> _WHAT NEEDS TO BE DONE_: From the line that contains "収集したHTTP Archi" to the last line of the entries, set down each line exactly as written, both ends included, with nothing else.

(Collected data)
┄┄┄┄┄┄┄┄┄┄
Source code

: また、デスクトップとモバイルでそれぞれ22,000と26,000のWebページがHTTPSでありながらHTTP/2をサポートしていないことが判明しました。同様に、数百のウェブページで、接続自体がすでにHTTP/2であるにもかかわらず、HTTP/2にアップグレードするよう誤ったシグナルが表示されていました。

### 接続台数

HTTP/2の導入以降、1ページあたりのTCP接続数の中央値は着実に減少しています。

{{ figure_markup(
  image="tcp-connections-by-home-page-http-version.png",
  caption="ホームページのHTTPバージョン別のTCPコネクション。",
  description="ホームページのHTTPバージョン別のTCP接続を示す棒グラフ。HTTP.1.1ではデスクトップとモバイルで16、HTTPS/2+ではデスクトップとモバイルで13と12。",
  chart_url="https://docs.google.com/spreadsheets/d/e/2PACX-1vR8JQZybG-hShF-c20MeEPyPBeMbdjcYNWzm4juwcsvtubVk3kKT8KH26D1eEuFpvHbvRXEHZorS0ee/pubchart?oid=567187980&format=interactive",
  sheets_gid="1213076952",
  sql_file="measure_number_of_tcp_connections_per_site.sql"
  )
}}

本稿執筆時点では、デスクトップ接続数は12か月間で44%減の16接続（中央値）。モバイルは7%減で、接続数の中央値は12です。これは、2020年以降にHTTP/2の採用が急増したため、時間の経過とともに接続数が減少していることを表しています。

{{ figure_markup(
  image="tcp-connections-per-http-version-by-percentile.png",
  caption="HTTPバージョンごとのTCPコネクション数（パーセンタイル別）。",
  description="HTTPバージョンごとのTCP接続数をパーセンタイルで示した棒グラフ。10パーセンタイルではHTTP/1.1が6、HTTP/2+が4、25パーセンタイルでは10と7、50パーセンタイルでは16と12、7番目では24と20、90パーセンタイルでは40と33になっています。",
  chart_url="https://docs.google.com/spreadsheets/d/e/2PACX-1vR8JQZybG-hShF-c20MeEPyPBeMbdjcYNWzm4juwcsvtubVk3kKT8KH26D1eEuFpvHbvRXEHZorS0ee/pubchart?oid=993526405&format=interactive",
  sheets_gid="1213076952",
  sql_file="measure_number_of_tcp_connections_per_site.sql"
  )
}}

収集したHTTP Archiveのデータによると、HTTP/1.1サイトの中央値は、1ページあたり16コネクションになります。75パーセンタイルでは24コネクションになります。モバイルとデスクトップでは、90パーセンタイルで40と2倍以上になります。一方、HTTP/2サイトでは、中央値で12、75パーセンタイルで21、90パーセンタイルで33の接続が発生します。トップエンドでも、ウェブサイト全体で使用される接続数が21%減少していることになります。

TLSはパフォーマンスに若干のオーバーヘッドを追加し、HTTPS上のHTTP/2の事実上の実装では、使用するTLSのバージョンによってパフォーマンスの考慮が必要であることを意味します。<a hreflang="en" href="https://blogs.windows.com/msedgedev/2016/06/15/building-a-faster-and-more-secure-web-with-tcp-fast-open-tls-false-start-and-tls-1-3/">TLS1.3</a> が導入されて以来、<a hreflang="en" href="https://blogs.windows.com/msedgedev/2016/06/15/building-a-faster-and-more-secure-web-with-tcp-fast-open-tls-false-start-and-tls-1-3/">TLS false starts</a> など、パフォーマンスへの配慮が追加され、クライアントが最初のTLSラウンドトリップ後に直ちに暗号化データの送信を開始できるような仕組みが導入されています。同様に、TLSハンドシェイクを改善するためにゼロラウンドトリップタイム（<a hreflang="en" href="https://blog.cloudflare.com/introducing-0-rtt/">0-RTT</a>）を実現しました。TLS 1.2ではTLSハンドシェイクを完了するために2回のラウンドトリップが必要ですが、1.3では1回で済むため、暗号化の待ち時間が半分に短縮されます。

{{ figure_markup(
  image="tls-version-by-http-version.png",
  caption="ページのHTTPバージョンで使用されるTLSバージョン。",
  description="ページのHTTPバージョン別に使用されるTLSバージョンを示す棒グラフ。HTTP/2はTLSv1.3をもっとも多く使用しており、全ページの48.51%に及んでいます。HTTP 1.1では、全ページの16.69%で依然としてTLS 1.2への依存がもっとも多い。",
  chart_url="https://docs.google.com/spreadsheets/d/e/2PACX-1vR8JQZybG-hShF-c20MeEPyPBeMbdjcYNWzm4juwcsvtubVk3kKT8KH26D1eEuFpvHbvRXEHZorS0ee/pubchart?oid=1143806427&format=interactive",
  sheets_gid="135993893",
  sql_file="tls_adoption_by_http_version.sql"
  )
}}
┄┄┄┄┄┄┄┄┄┄
> _TASK SOLUTION_:
収集したHTTP Archiveのデータによると、HTTP/1.1サイトの中央値は、1ページあたり16コネクションになります。75パーセンタイルでは24コネクションになります。モバイルとデスクトップでは、90パーセンタイルで40と2倍以上になります。一方、HTTP/2サイトでは、中央値で12、75パーセンタイルで21、90パーセンタイルで33の接続が発生します。トップエンドでも、ウェブサイト全体で使用される接続数が21%減少していることになります。

TLSはパフォーマンスに若干のオーバーヘッドを追加し、HTTPS上のHTTP/2の事実上の実装では、使用するTLSのバージョンによってパフォーマンスの考慮が必要であることを意味します。<a hreflang="en" href="https://blogs.windows.com/msedgedev/2016/06/15/building-a-faster-and-more-secure-web-with-tcp-fast-open-tls-false-start-and-tls-1-3/">TLS1.3</a> が導入されて以来、<a hreflang="en" href="https://blogs.windows.com/msedgedev/2016/06/15/building-a-faster-and-more-secure-web-with-tcp-fast-open-tls-false-start-and-tls-1-3/">TLS false starts</a> など、パフォーマンスへの配慮が追加され、クライアントが最初のTLSラウンドトリップ後に直ちに暗号化データの送信を開始できるような仕組みが導入されています。同様に、TLSハンドシェイクを改善するためにゼロラウンドトリップタイム（<a hreflang="en" href="https://blog.cloudflare.com/introducing-0-rtt/">0-RTT</a>）を実現しました。TLS 1.2ではTLSハンドシェイクを完了するために2回のラウンドトリップが必要ですが、1.3では1回で済むため、暗号化の待ち時間が半分に短縮されます。

{{ figure_markup(
  image="tls-version-by-http-version.png",
  caption="ページのHTTPバージョンで使用されるTLSバージョン。",
  description="ページのHTTPバージョン別に使用されるTLSバージョンを示す棒グラフ。HTTP/2はTLSv1.3をもっとも多く使用しており、全ページの48.51%に及んでいます。HTTP 1.1では、全ページの16.69%で依然としてTLS 1.2への依存がもっとも多い。",
  chart_url="https://docs.google.com/spreadsheets/d/e/2PACX-1vR8JQZybG-hShF-c20MeEPyPBeMbdjcYNWzm4juwcsvtubVk3kKT8KH26D1eEuFpvHbvRXEHZorS0ee/pubchart?oid=1143806427&format=interactive",
  sheets_gid="135993893",
  sql_file="tls_adoption_by_http_version.sql"
  )
}}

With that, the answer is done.